Publikasi
Opini

Ruang Sidang, Rasa Malu, dan Bau yang Tak Hilang
Ada sesuatu yang busuk dan baunya menyeruak sampai ke ruang paling sakral di peradilan: ruang sidang.
Belum ada putusan. Belum ada vonis. Tapi publik sudah menghukum. Media menggiring. Kepercayaan runtuh, dan kami-hakim lain yang tak tahu-menahu dipaksa memikul beban dosa yang belum tentu kami perbuat.
Saya tidak sedang membela siapa pun, yang benar harus dibela, dan yang bersalah harus dihukum. Tapi jangan salah urus. Belum ada keputusan hukum, maka yang tertuduh tetap manusia merdeka. Kita ini penegak hukum, bukan penggiring opini. Jangan sampai kita sendiri yang melanggar asas yang kita agung-agungkan: praduga tak bersalah.
Namun tetap saja, kita tidak bisa terus-menerus bersembunyi di balik dalil. Fakta-fakta berseliweran. Aliran dana disebut. Skenario pengkondisian majelis digambarkan. Percakapan bocor. Kode etik dilanggar. Publik marah, wajar. Karena ini bukan sekadar dugaan suap. Ini dugaan pengkhianatan terhadap keadilan itu sendiri.
Saya bicara bukan dari atas mimbar suci. Saya bicara dari ruang perenungan: apa yang sedang terjadi dengan profesi ini?

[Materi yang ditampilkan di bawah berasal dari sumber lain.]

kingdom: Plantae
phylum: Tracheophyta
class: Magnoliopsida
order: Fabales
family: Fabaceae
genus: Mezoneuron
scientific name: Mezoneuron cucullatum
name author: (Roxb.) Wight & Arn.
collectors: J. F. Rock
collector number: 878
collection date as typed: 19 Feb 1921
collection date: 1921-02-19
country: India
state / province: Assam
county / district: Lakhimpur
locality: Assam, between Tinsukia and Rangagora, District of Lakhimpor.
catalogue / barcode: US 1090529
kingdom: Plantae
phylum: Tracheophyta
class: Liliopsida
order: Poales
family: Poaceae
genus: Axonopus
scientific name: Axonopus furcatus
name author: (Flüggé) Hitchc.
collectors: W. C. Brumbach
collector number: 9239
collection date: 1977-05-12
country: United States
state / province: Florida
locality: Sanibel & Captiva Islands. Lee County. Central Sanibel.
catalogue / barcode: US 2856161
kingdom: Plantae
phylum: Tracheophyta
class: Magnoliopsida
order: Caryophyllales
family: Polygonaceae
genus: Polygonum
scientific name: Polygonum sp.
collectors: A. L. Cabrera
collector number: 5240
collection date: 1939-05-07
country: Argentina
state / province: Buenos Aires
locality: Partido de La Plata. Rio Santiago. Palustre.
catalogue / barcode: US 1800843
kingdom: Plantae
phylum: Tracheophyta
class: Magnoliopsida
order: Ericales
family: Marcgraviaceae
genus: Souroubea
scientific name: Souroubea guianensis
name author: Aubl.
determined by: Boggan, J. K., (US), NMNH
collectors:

Apakah jabatan membuat kita buta? Apakah toga membuat kita merasa kebal? Kita seolah lupa: integritas hakim itu bukan soal citra. Tapi soal harga diri.
Kalau benar ada hakim yang menjual putusan dan saya tekankan: kalau benar maka itu bukan pelanggaran biasa. Itu perusakan sistemik. Itu sabotase terhadap negara hukum. Karena begitu satu hakim bisa dibeli, maka seluruh bangunan keadilan runtuh tak bersisa.
Saya muak mendengar alasan "hanya oknum." Kita sudah terlalu sering berlindung di balik kata itu. Seolah sistem ini steril. Padahal, kalau sistemnya kuat, oknum tak akan bisa bergerak bebas.
Coba jujur sebentar. Berapa banyak cerita yang kita dengar soal "pengaturan perkara"? Tentang "siapa yang akan memeriksa"? Tentang “sutradara di balik majelis”? Kita tahu cerita-cerita itu. Kita hanya pura-pura tak dengar. Diam bukan karena tak tahu, tapi karena takut ikut terbawa arus.
Tapi hari ini, arus itu sudah menjebol tanggul. Tak ada lagi tempat bersembunyi. Kita harus memilih: ikut membersihkan, atau ikut hanyut bersama kebusukan.
Saya tidak ingin profesi ini berubah jadi dagelan. Di mana ruang sidang jadi panggung sandiwara. Hakim pura-pura mendengar. Terdakwa pura-pura menyesal. Jaksa pura-pura menuntut. Dan rakyat pura-pura percaya.
Kita sedang di ujung jurang. Sekali lagi kita diam, kita akan kehilangan semuanya: kepercayaan, kehormatan, dan sejarah.
Saya tidak menulis ini karena ingin menyerang. Tapi karena saya ingin mengingatkan. Bahwa profesi ini dulu dijaga oleh orang-orang semacam Artidjo. Yang hidup bersahaja. Yang tak mau disentuh rayuan. Yang memutus dengan nyali dan nurani.
Hari ini, kita butuh lebih banyak Artidjo. Bukan lebih banyak juru damai. Kita butuh hakim yang bisa berkata “tidak” pada amplop. Yang bisa berkata “cukup” pada gaya hidup semu. Yang bisa tidur nyenyak meski tidak punya simpanan ratusan juta.
Karena kalau pengadilan sudah bisa dikendalikan oleh uang, maka tamatlah harapan rakyat kecil. Tak ada lagi tempat mengadu. Tak ada lagi keadilan. Yang tersisa cuma panggung bisu dan toga yang berubah jadi kain kafan kepercayaan publik.
Belum ada vonis. Tapi luka sudah nyata. Maka bersihkan sistem sebelum luka ini menjelma borok. Jangan tunggu busuknya menyebar. Karena jika bangkai keadilan ini tak segera dikubur, maka kita semua yang akan jadi bangkai berikutnya.